### Exercise requirements
Tally every line of the material that includes "artiste", then give the tally and nothing else.

### The input
------------------------------------

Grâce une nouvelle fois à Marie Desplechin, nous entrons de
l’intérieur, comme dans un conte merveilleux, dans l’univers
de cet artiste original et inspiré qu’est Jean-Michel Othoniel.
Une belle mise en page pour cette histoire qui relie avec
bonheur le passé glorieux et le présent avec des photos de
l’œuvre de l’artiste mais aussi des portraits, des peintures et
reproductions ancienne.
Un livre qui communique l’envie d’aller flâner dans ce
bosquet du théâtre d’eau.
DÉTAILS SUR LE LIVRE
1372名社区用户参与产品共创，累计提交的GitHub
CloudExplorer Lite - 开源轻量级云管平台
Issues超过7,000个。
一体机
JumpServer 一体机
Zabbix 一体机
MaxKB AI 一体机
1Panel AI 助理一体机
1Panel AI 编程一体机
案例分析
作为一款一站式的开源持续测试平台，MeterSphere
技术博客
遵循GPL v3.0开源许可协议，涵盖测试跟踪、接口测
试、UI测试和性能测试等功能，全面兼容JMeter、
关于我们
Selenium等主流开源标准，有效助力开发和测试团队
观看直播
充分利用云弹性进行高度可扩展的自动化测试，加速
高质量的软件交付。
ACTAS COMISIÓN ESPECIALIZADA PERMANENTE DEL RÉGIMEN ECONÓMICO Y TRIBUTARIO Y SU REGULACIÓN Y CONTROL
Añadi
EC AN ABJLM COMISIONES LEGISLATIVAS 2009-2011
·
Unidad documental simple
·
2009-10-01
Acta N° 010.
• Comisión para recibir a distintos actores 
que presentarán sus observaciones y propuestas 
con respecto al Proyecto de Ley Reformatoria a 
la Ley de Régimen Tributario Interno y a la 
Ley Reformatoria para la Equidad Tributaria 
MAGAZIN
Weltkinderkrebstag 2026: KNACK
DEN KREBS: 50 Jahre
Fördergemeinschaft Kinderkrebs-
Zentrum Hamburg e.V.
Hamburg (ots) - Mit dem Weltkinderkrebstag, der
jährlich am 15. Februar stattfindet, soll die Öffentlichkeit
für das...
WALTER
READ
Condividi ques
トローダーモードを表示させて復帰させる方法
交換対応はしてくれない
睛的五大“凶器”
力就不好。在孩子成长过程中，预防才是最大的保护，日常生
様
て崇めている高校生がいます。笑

------------------------------------

### Exercise solution
2